Why? According to amended Banking Ombudsman Scheme, 2007 the Banking Ombudsman can award compensation not exceeding Rupees one lakh to the complainant in the case of complaints arising out of credit card operations, taking into account the loss of the complainant's time, expenses incurred by him as also, harassment and mental anguish suffered.

Under RTI Act, Public Information Officer (PIO), Reserve Bank of India was asked- Why compensation awarded by Banking Ombudsman does not taken into account the loss of the complainant’s time and harassment and mental anguish for other complaints apart from those related to credit card operations? Take a look at the reply- “There is no provision in the Banking Ombudsman Scheme, 2006 to provide such compensation”. Hang on, why there is no provision in the Banking Ombudsman Scheme, 2006 to provide such compensation?

The practical experience at Banking Ombudsman reveal that officials of Banking Ombudsman of RBI have soft corner for the largest public sector bank of India- State Bank of India. Despite the fact that they observed - “the bank had erroneously returned the cheque” Banking Ombudsman noted that by refund of actual expenses in pursing complaint (Rs. 2000) and apology, “complaint has been reasonably addressed and no further compensation for any loss or damage on account of the deficiency in Bank’s service could be allowed…”. This is in contrast to its decision, a year ago, against Corporation Bank which too had wrongly bounced cheque of the same senior citizen - “..It is therefore advised that the complainant may be compensated with Rs, 1500/- towards harassment caused…”. Why so soft on SBI? Further Banking Ombudsman did not issue any directions to SBI nor to Corporation Bank, on account of serious deficiency of service. Coming back, SBI did not render any sincere apology to the senior citizen. What to talk of promising efficient customer service or responding to query under RTI, sent through post office.

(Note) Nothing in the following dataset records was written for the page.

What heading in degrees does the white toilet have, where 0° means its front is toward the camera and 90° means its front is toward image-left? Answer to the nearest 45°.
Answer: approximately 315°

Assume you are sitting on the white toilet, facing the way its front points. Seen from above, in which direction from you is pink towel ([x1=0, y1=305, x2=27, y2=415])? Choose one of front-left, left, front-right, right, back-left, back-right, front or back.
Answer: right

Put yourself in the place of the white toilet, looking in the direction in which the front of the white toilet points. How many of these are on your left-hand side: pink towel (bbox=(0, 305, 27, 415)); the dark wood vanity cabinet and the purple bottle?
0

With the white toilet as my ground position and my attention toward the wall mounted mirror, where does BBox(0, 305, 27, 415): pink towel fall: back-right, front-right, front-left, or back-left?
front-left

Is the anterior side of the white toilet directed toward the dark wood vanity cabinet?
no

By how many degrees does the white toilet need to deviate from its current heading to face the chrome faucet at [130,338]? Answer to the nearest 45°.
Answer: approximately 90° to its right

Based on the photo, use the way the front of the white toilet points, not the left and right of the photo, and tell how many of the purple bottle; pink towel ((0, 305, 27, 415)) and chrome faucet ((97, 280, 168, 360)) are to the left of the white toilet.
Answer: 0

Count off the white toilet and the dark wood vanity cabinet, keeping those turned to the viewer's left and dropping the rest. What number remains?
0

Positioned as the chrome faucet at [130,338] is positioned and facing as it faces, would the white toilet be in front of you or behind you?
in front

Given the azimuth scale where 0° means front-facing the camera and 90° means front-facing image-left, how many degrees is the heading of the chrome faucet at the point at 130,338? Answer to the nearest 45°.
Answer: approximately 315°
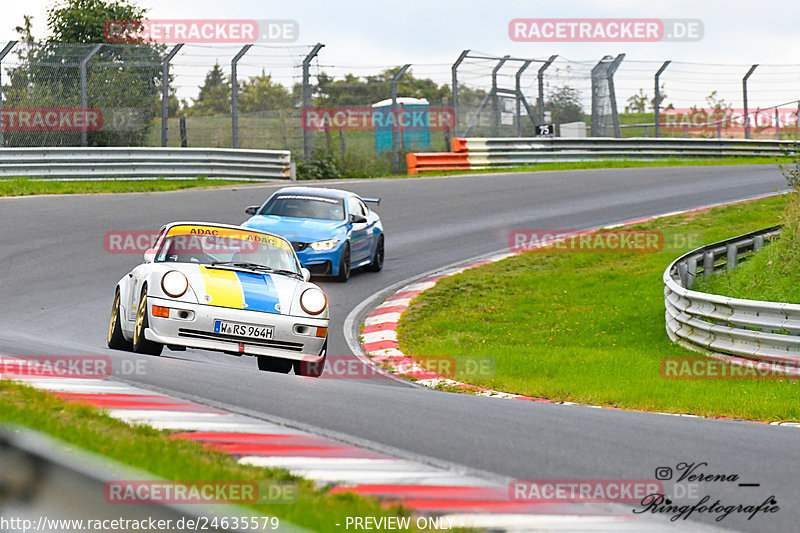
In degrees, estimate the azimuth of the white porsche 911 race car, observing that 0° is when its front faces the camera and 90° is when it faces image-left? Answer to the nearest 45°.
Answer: approximately 0°

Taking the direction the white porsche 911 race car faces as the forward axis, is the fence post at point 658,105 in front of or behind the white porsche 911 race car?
behind

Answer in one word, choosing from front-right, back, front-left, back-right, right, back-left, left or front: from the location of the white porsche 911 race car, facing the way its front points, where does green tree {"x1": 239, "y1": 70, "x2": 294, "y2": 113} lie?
back

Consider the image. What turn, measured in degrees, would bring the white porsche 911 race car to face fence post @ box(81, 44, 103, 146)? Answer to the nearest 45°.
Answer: approximately 180°

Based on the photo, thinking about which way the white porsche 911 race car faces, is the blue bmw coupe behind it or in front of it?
behind

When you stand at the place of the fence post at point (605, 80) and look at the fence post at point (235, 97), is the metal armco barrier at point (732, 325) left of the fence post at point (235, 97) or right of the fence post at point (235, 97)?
left

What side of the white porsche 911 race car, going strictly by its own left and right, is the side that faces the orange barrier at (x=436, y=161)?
back

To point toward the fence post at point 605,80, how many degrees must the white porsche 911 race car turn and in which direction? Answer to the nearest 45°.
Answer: approximately 135° to its left

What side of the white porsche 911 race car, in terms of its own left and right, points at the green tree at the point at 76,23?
back

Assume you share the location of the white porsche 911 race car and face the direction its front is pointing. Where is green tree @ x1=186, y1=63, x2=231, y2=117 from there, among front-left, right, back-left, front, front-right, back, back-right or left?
back

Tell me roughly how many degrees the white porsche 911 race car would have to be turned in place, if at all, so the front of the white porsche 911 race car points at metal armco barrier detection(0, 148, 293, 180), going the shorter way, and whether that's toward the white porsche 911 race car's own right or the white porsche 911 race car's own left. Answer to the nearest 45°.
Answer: approximately 180°

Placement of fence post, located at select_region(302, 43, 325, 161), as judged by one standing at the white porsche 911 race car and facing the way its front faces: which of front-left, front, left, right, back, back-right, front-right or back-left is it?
back

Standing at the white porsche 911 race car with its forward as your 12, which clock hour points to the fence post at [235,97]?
The fence post is roughly at 6 o'clock from the white porsche 911 race car.

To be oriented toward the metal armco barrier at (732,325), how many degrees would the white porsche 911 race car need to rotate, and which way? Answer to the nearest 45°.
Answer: approximately 90° to its left

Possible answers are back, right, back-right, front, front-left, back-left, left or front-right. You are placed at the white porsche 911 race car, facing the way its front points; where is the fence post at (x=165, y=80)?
back
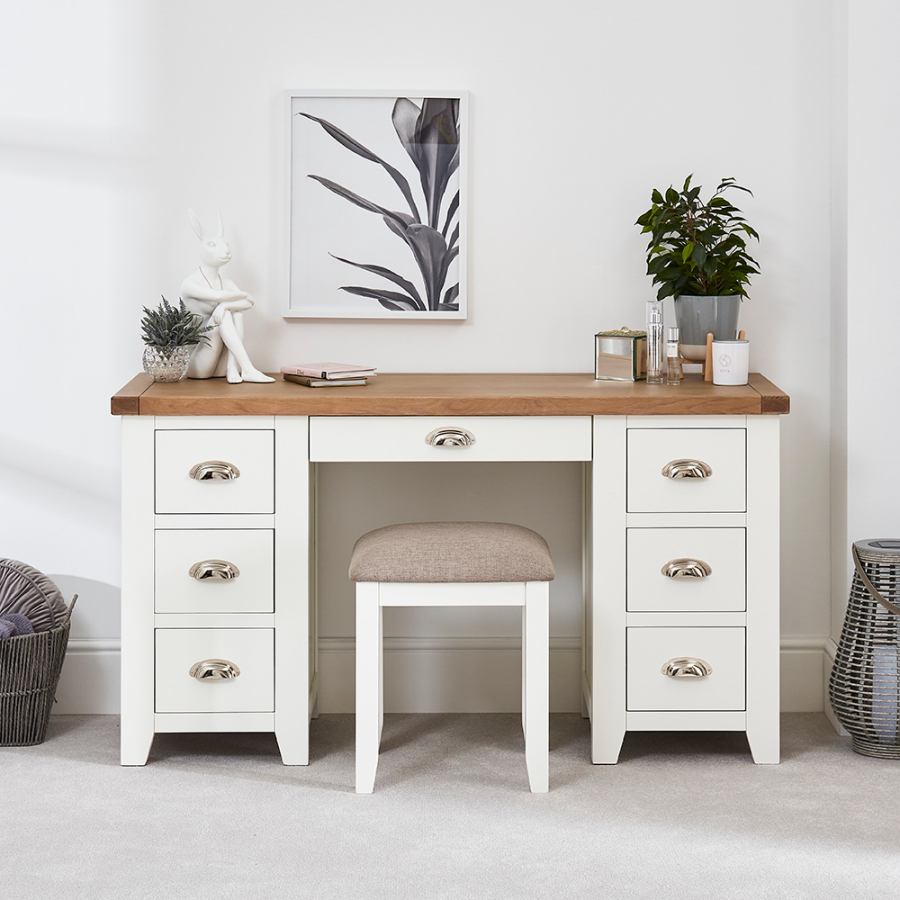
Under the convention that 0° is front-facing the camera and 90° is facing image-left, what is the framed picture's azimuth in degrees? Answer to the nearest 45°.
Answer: approximately 0°

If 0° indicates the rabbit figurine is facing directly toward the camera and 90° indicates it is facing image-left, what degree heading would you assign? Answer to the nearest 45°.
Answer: approximately 315°

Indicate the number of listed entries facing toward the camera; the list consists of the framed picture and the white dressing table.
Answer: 2

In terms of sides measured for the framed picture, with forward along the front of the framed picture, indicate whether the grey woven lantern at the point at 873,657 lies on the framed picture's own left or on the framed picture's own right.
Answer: on the framed picture's own left
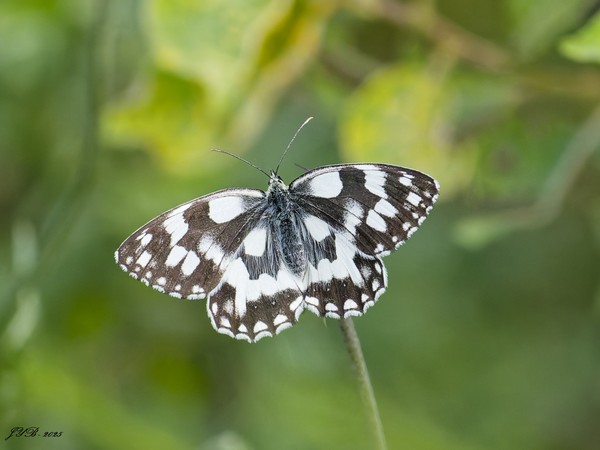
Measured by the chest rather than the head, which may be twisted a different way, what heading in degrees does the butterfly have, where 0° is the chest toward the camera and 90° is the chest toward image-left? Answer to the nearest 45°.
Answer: approximately 180°

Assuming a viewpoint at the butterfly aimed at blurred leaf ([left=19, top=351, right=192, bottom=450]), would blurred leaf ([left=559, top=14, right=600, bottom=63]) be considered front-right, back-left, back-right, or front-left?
back-right

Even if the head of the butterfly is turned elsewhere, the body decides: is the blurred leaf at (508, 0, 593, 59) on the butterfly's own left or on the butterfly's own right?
on the butterfly's own right
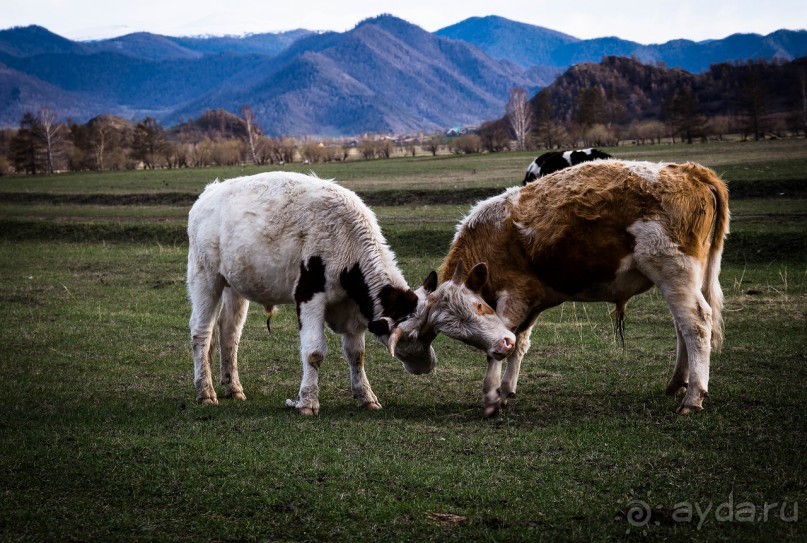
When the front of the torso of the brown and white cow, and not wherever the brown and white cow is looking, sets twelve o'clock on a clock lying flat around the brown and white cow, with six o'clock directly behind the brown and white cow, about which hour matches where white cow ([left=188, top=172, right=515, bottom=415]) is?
The white cow is roughly at 12 o'clock from the brown and white cow.

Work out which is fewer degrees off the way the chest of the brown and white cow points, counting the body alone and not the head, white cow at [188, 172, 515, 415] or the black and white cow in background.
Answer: the white cow

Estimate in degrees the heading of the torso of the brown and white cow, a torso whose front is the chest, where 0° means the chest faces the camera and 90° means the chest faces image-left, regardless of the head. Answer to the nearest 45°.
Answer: approximately 90°

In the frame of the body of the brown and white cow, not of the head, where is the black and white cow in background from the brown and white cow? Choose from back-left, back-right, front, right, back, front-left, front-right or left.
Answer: right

More on the working of Banking Ombudsman. The Banking Ombudsman passed an Award against the erring State Bank of India (SBI), the passbook of complaint also mentioned-”As per orders passes by banking Ombudsman..”. However, the official letter from Banking Ombudsman maintained that that complaint was resolved amicably between the bank and the complainant. No award was passed, how to contest? When it was asked under RTI Act that- “were terms of settlement signed by both complainant and the bank before the Banking Ombudsman as a mark of settlement/agreement? Please list the number of complainants disposed by settlement where terms of settlement was signed by the bank and complainant in 2007-08? The response of RBI-”No such practice is envisaged under the provisions of the Banking Ombudsman Scheme, 2006”. Not surprising, on record, ,majority of complainants Banking Ombudsman are amicably resolved. What option does the common man have when the normal grievance redressal mechanism fails? To sit at home and accept the helplessness or to approach the Courts, aleady overflowing with cheque bounce cases?

In the light of public interest Justice & A. R. Lakshmanan’s observation, SARCAJC appeals to Reserve Bank of India to Amend the present Banking Ombudsman Scheme so that compensation can be awarded to common man (taking account the loss of the complainant’s time and harassment and mental anguish), whose cheque is wrongly bounced by any Bank. Further, apart from officials of Reserve Bank of India, two active representatives of general public should be included in Banking Ombudsman structure so that Banking Ombudsman Scheme effectively works in  public interest and eases the pressure of cheque bounce cases in the Indian courts.